Entries taken from a collection
==========

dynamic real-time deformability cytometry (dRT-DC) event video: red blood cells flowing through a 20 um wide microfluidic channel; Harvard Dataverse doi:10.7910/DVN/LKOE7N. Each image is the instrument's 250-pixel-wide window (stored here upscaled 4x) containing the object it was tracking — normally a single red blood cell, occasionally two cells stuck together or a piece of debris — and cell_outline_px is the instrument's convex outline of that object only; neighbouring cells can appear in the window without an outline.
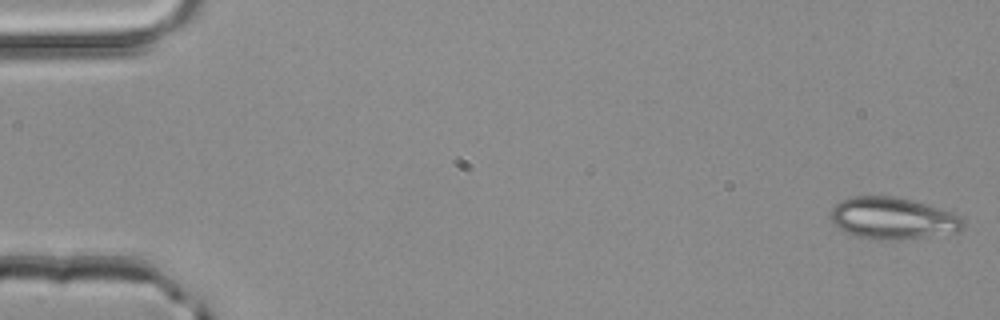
{"species": "common noctule bat (a hibernating species)", "species_latin": "Nyctalus noctula", "temperature_condition": "room temperature", "stored_images_in_passage": 8, "camera_frame_rate_fps": 3000, "um_per_image_px": 0.085, "animal": {"sex": "male", "body_mass_g": 20.4}, "frame": {"image": 1, "passage_image": 1, "time_ms": 0.0, "image_size_px": [1000, 320], "cell_outline_px": [[964, 228], [960, 232], [900, 240], [872, 240], [856, 236], [844, 232], [836, 228], [832, 220], [832, 208], [840, 200], [852, 196], [892, 196], [912, 200], [956, 212], [964, 216]], "centroid_in_image_um": [75.94, 18.57], "position_along_channel_um": 9.1, "area_um2": 33.0}}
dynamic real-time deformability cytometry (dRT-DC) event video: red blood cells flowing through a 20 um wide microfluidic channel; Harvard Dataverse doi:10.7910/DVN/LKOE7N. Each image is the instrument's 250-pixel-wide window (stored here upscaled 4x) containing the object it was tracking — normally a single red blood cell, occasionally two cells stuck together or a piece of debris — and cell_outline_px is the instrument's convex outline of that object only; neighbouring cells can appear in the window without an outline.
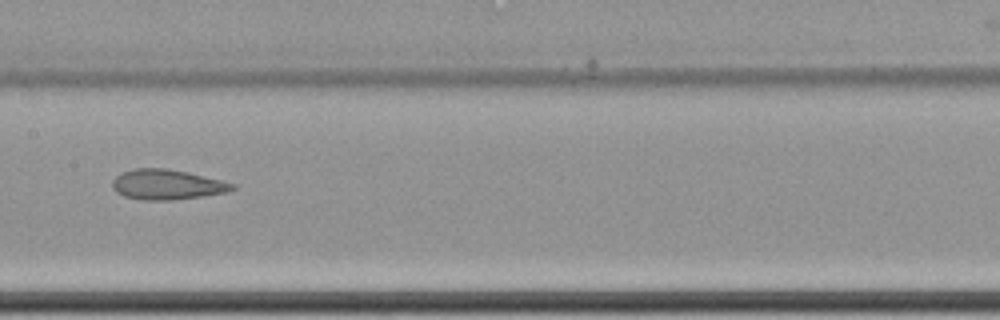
{"species": "common noctule bat (a hibernating species)", "species_latin": "Nyctalus noctula", "temperature_condition": "cold", "stored_images_in_passage": 10, "camera_frame_rate_fps": 3000, "um_per_image_px": 0.085, "animal": {"sex": "female", "body_mass_g": 22.7, "forearm_length_mm": 54.2}, "frame": {"image": 1, "passage_image": 9, "time_ms": 2.667, "image_size_px": [1000, 320], "cell_outline_px": [[236, 188], [228, 192], [172, 200], [140, 200], [124, 196], [116, 192], [112, 188], [112, 180], [120, 172], [136, 168], [168, 168], [188, 172], [236, 184]], "centroid_in_image_um": [14.16, 15.68], "position_along_channel_um": 193.2, "area_um2": 21.15}}
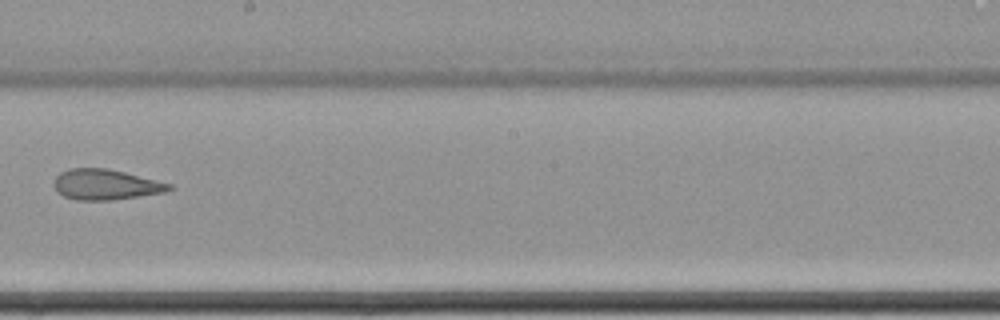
{"frame": {"image": 2, "passage_image": 10, "time_ms": 3.0, "image_size_px": [1000, 320], "cell_outline_px": [[176, 188], [164, 192], [112, 200], [76, 200], [64, 196], [56, 192], [52, 184], [56, 176], [60, 172], [72, 168], [108, 168], [172, 184]], "centroid_in_image_um": [8.95, 15.69], "position_along_channel_um": 239.2, "area_um2": 20.52}}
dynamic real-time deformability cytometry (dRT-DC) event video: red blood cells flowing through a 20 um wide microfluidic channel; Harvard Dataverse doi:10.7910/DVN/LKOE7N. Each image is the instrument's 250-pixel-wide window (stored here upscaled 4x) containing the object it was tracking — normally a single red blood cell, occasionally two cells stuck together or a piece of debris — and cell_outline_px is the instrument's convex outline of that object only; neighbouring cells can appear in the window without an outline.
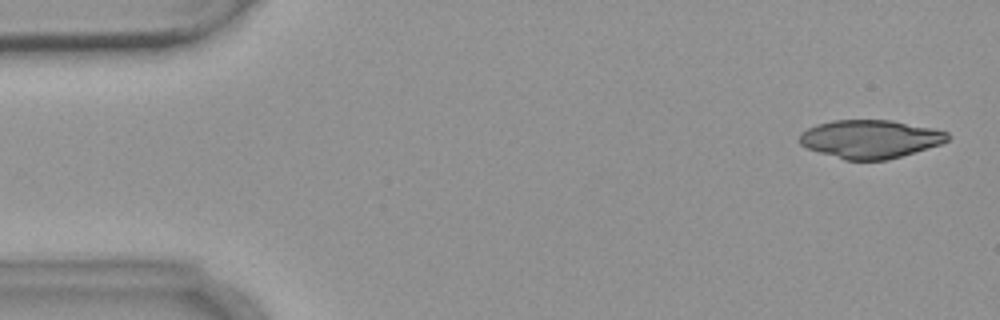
{"species": "common noctule bat (a hibernating species)", "species_latin": "Nyctalus noctula", "temperature_condition": "warm", "stored_images_in_passage": 4, "camera_frame_rate_fps": 3000, "um_per_image_px": 0.085, "animal": {"sex": "female", "body_mass_g": 18.4}, "frame": {"image": 1, "passage_image": 1, "time_ms": 0.0, "image_size_px": [1000, 320], "cell_outline_px": [[948, 140], [940, 144], [888, 160], [844, 160], [808, 148], [800, 144], [800, 132], [816, 124], [832, 120], [892, 120], [932, 128], [948, 132]], "centroid_in_image_um": [73.95, 11.81], "position_along_channel_um": 11.1, "area_um2": 32.89}}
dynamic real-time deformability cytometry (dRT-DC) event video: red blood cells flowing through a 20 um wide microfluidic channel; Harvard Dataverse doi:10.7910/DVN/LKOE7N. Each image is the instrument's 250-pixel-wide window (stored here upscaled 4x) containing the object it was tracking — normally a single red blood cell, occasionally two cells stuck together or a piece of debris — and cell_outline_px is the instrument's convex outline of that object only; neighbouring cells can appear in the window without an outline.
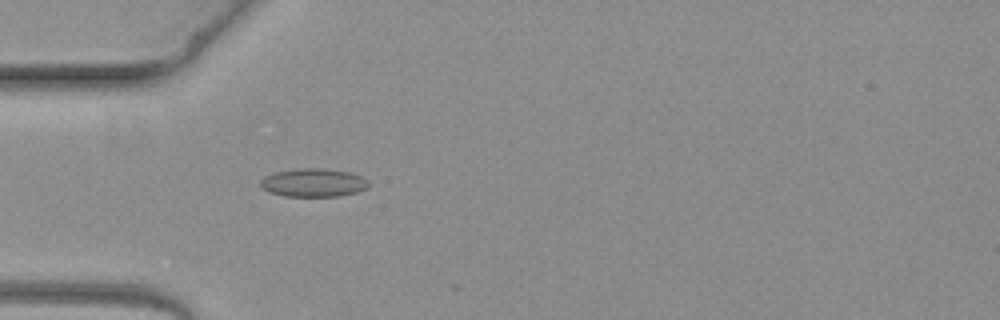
{"species": "common noctule bat (a hibernating species)", "species_latin": "Nyctalus noctula", "temperature_condition": "warm", "stored_images_in_passage": 5, "camera_frame_rate_fps": 3000, "um_per_image_px": 0.085, "animal": {"sex": "female", "body_mass_g": 19.3, "forearm_length_mm": 54.1}, "frame": {"image": 1, "passage_image": 5, "time_ms": 5.0, "image_size_px": [1000, 320], "cell_outline_px": [[368, 188], [356, 192], [340, 196], [284, 196], [268, 192], [260, 188], [260, 180], [264, 176], [276, 172], [300, 168], [320, 168], [348, 172], [360, 176], [368, 180]], "centroid_in_image_um": [26.6, 15.53], "position_along_channel_um": 58.4, "area_um2": 17.86}}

==========

[Exercise description]
Reproduce all entries exactly. Pictures do not belong in the copy.

[Exercise response]
dynamic real-time deformability cytometry (dRT-DC) event video: red blood cells flowing through a 20 um wide microfluidic channel; Harvard Dataverse doi:10.7910/DVN/LKOE7N. Each image is the instrument's 250-pixel-wide window (stored here upscaled 4x) containing the object it was tracking — normally a single red blood cell, occasionally two cells stuck together or a piece of debris — and cell_outline_px is the instrument's convex outline of that object only; neighbouring cells can appear in the window without an outline.
{"species": "common noctule bat (a hibernating species)", "species_latin": "Nyctalus noctula", "temperature_condition": "room temperature", "stored_images_in_passage": 8, "camera_frame_rate_fps": 3000, "um_per_image_px": 0.085, "animal": {"sex": "male", "body_mass_g": 20.4}, "frame": {"image": 1, "passage_image": 1, "time_ms": 0.0, "image_size_px": [1000, 320], "cell_outline_px": [[964, 228], [960, 232], [900, 240], [872, 240], [856, 236], [844, 232], [836, 228], [832, 220], [832, 208], [840, 200], [852, 196], [892, 196], [912, 200], [956, 212], [964, 216]], "centroid_in_image_um": [75.94, 18.57], "position_along_channel_um": 9.1, "area_um2": 33.0}}
dynamic real-time deformability cytometry (dRT-DC) event video: red blood cells flowing through a 20 um wide microfluidic channel; Harvard Dataverse doi:10.7910/DVN/LKOE7N. Each image is the instrument's 250-pixel-wide window (stored here upscaled 4x) containing the object it was tracking — normally a single red blood cell, occasionally two cells stuck together or a piece of debris — and cell_outline_px is the instrument's convex outline of that object only; neighbouring cells can appear in the window without an outline.
{"species": "common noctule bat (a hibernating species)", "species_latin": "Nyctalus noctula", "temperature_condition": "cold", "stored_images_in_passage": 10, "camera_frame_rate_fps": 3000, "um_per_image_px": 0.085, "animal": {"sex": "female", "body_mass_g": 22.7, "forearm_length_mm": 54.2}, "frame": {"image": 1, "passage_image": 9, "time_ms": 2.667, "image_size_px": [1000, 320], "cell_outline_px": [[236, 188], [228, 192], [172, 200], [140, 200], [124, 196], [116, 192], [112, 188], [112, 180], [120, 172], [136, 168], [168, 168], [188, 172], [236, 184]], "centroid_in_image_um": [14.16, 15.68], "position_along_channel_um": 193.2, "area_um2": 21.15}}
{"frame": {"image": 2, "passage_image": 10, "time_ms": 3.0, "image_size_px": [1000, 320], "cell_outline_px": [[176, 188], [164, 192], [112, 200], [76, 200], [64, 196], [56, 192], [52, 184], [56, 176], [60, 172], [72, 168], [108, 168], [172, 184]], "centroid_in_image_um": [8.95, 15.69], "position_along_channel_um": 239.2, "area_um2": 20.52}}
dynamic real-time deformability cytometry (dRT-DC) event video: red blood cells flowing through a 20 um wide microfluidic channel; Harvard Dataverse doi:10.7910/DVN/LKOE7N. Each image is the instrument's 250-pixel-wide window (stored here upscaled 4x) containing the object it was tracking — normally a single red blood cell, occasionally two cells stuck together or a piece of debris — and cell_outline_px is the instrument's convex outline of that object only; neighbouring cells can appear in the window without an outline.
{"species": "common noctule bat (a hibernating species)", "species_latin": "Nyctalus noctula", "temperature_condition": "warm", "stored_images_in_passage": 4, "camera_frame_rate_fps": 3000, "um_per_image_px": 0.085, "animal": {"sex": "female", "body_mass_g": 18.4}, "frame": {"image": 1, "passage_image": 1, "time_ms": 0.0, "image_size_px": [1000, 320], "cell_outline_px": [[948, 140], [940, 144], [888, 160], [844, 160], [808, 148], [800, 144], [800, 132], [816, 124], [832, 120], [892, 120], [932, 128], [948, 132]], "centroid_in_image_um": [73.95, 11.81], "position_along_channel_um": 11.1, "area_um2": 32.89}}
dynamic real-time deformability cytometry (dRT-DC) event video: red blood cells flowing through a 20 um wide microfluidic channel; Harvard Dataverse doi:10.7910/DVN/LKOE7N. Each image is the instrument's 250-pixel-wide window (stored here upscaled 4x) containing the object it was tracking — normally a single red blood cell, occasionally two cells stuck together or a piece of debris — and cell_outline_px is the instrument's convex outline of that object only; neighbouring cells can appear in the window without an outline.
{"species": "common noctule bat (a hibernating species)", "species_latin": "Nyctalus noctula", "temperature_condition": "warm", "stored_images_in_passage": 5, "camera_frame_rate_fps": 3000, "um_per_image_px": 0.085, "animal": {"sex": "female", "body_mass_g": 19.3, "forearm_length_mm": 54.1}, "frame": {"image": 1, "passage_image": 5, "time_ms": 5.0, "image_size_px": [1000, 320], "cell_outline_px": [[368, 188], [356, 192], [340, 196], [284, 196], [268, 192], [260, 188], [260, 180], [264, 176], [276, 172], [300, 168], [320, 168], [348, 172], [360, 176], [368, 180]], "centroid_in_image_um": [26.6, 15.53], "position_along_channel_um": 58.4, "area_um2": 17.86}}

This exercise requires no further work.